WHAT TO PRODUCE: Find every line below that contains the word "this", and copy each of those lines in full.
----
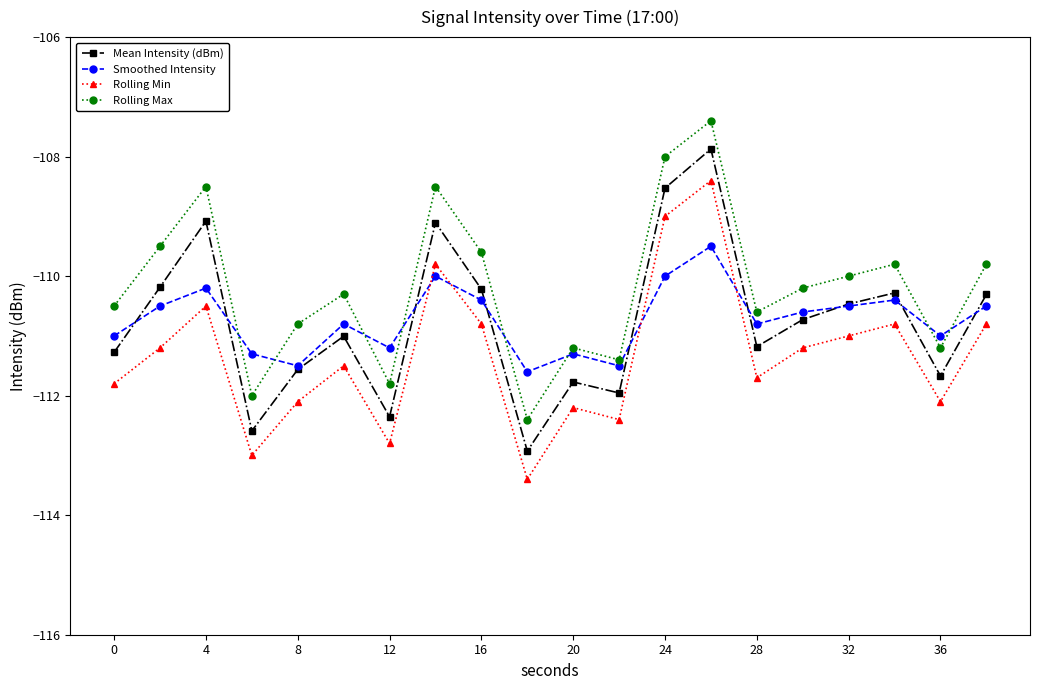

Does the chart display data point markers on the line(s)?

Yes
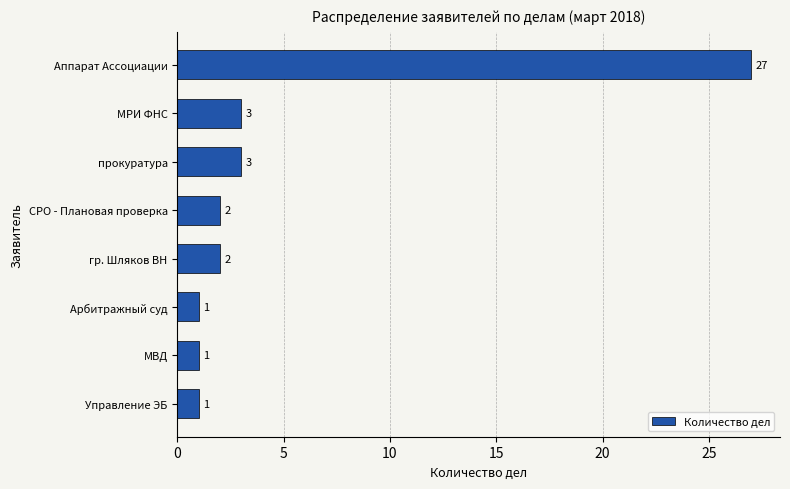

Reading top to bottom, transcribe all the data shown in this chart.

Аппарат Ассоциации=27	МРИ ФНС=3	прокуратура=3	СРО - Плановая проверка=2	гр. Шляков ВН=2	Арбитражный суд=1	МВД=1	Управление ЭБ=1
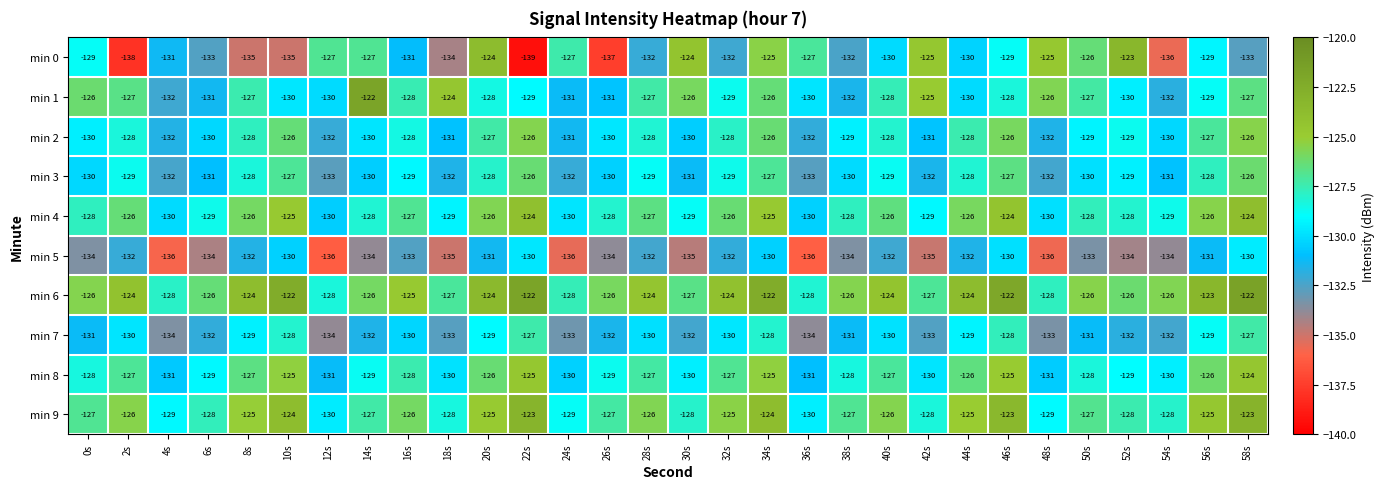

How many values in the min 0 series are below -130?

14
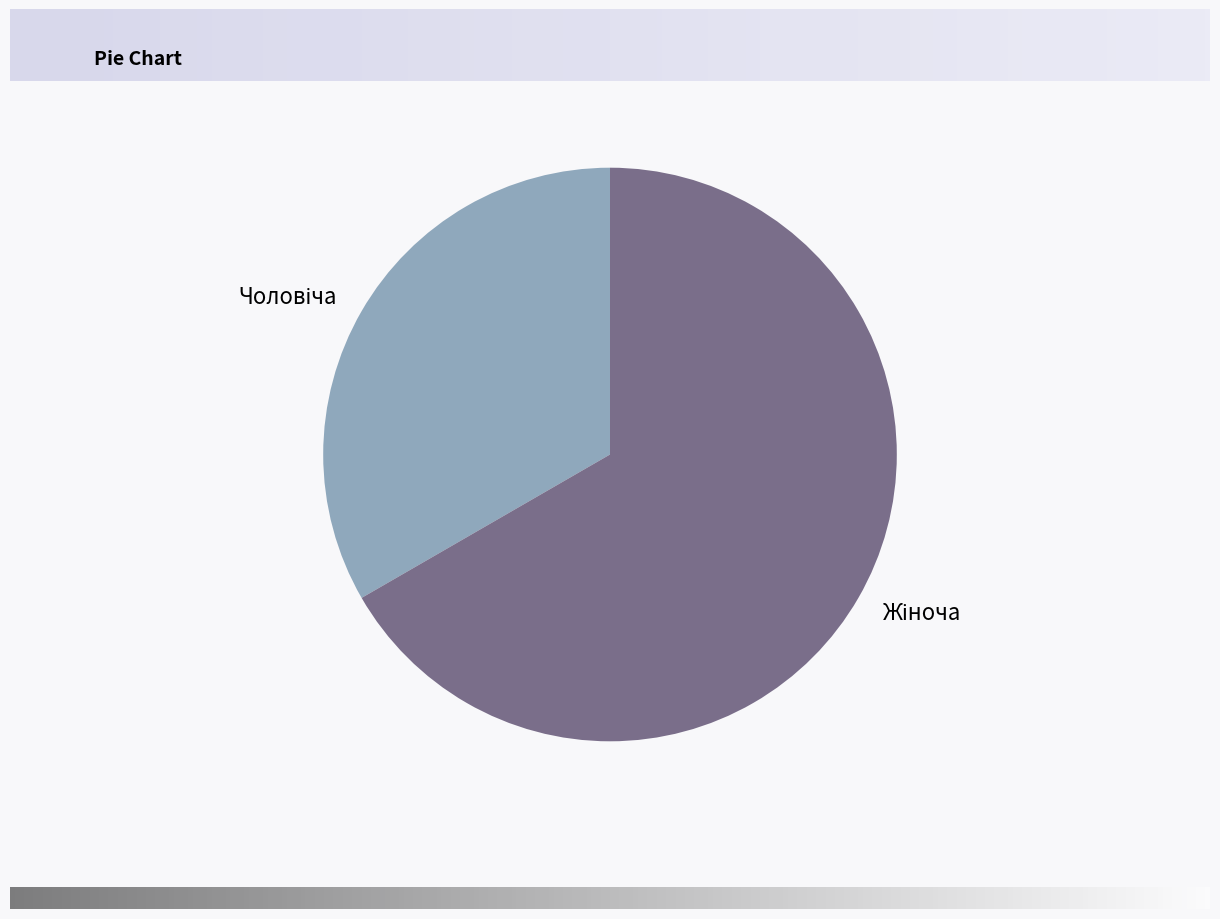

Is there any slice that represents more than half of the pie?

Yes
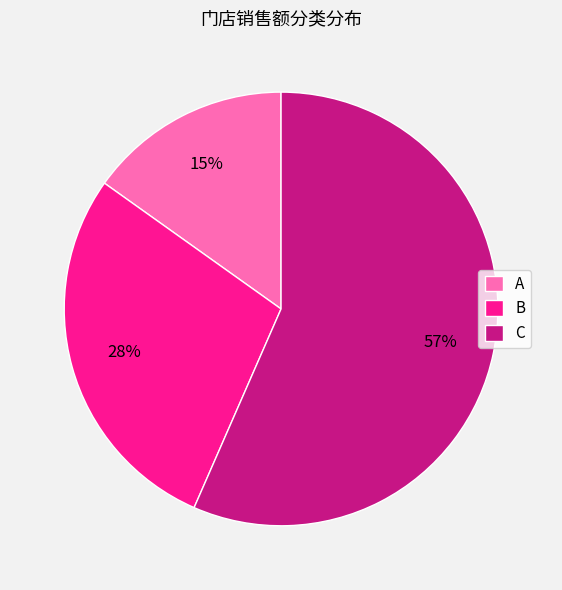

What is the majority slice?

C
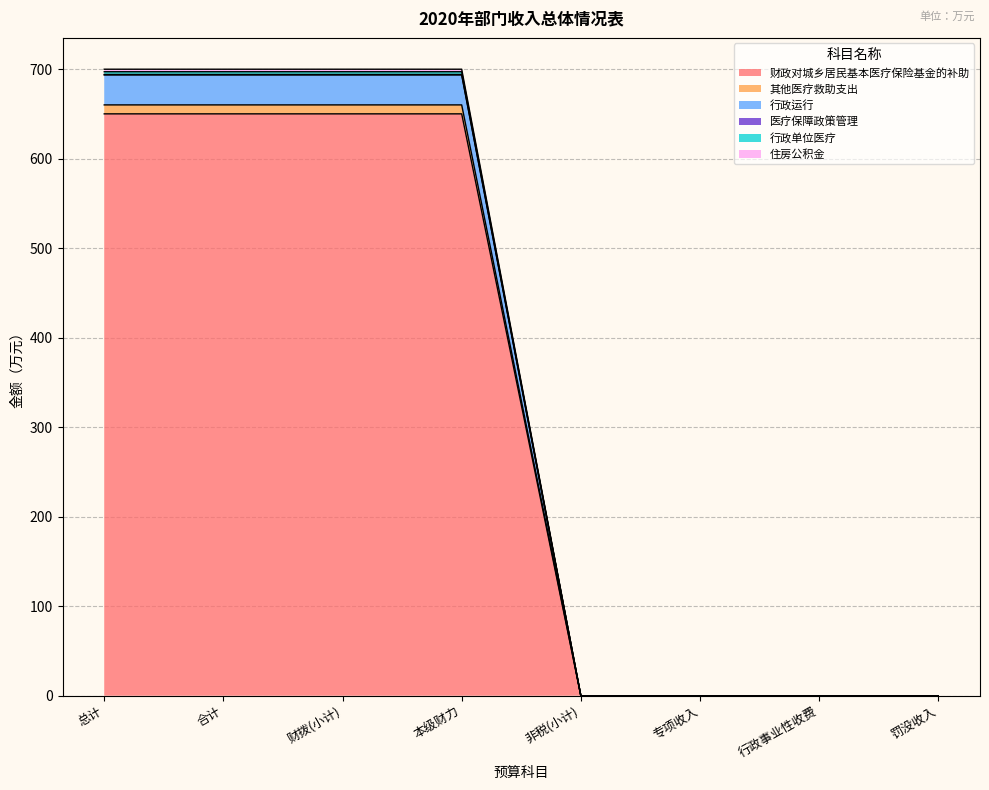

Is it true that 财政对城乡居民基本医疗保险基金的补助 equals 341.5 at 财拨(小计)?

False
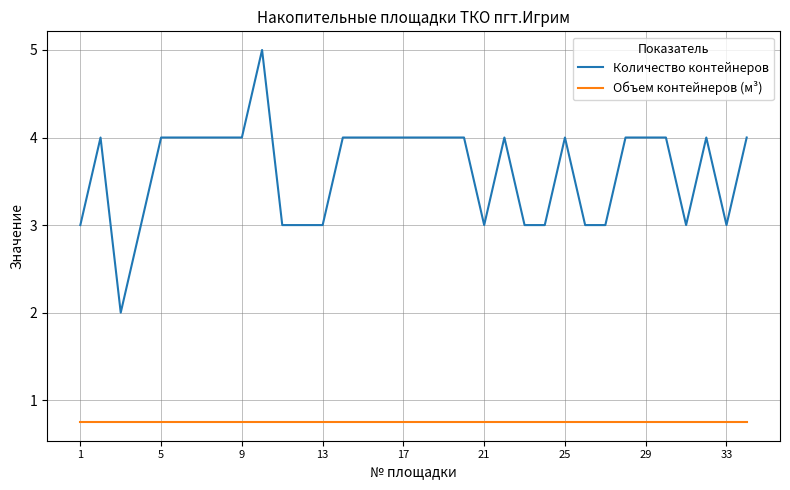

List the series in order of their peak value, lowest first.

Объем контейнеров (м³), Количество контейнеров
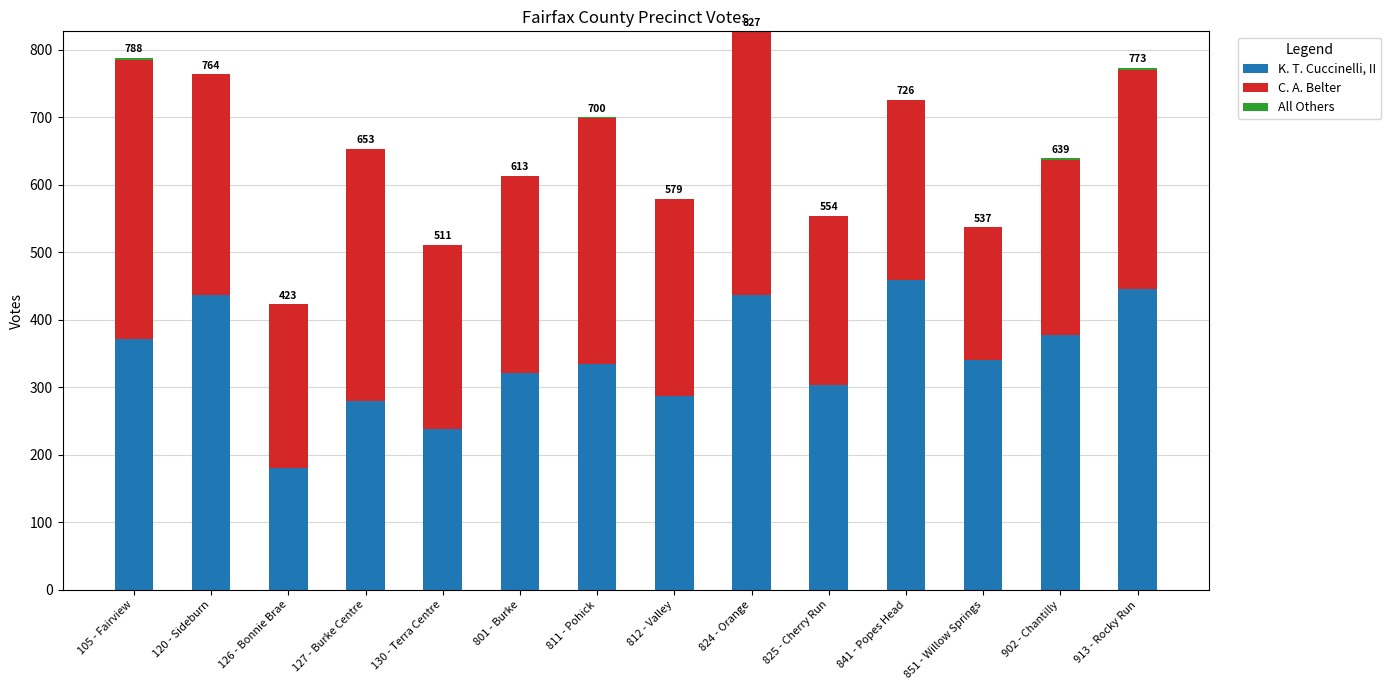

The K. T. Cuccinelli, II series shows 155 at 801 - Burke. True or false?

False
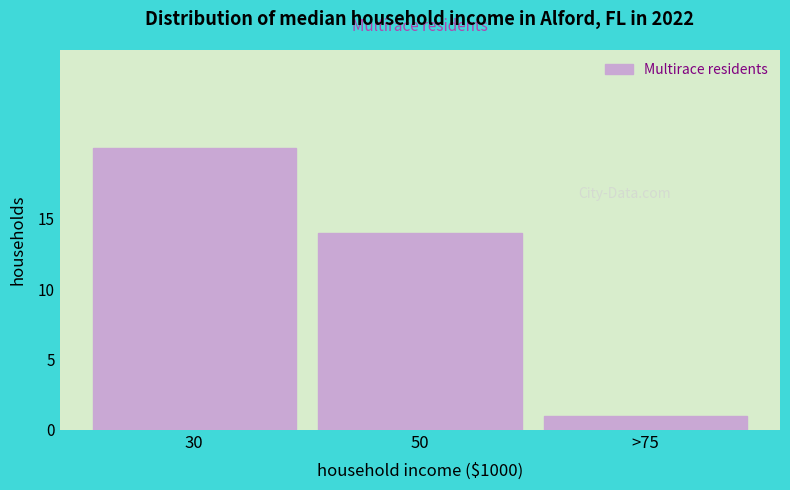

Reading left to right, what are all the values shown in this chart?

20	14	1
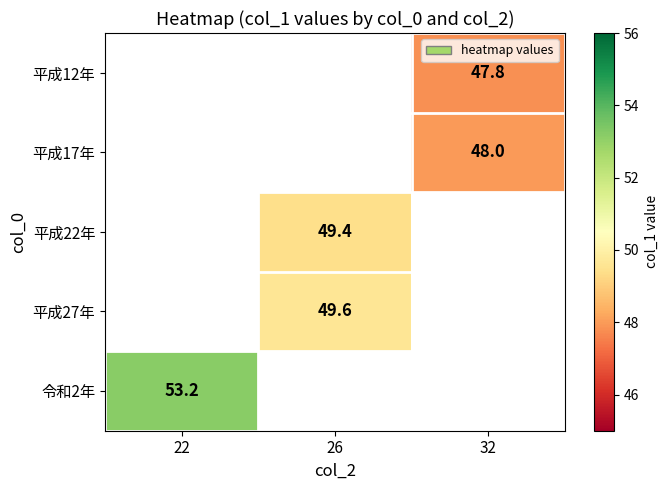

How many series are shown in this chart?

5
----
YOUR SOLUTION:
Reading top to bottom, transcribe all the data shown in this chart.
Reading left to right, what are all the values shown in this chart?
How many series are shown in this chart?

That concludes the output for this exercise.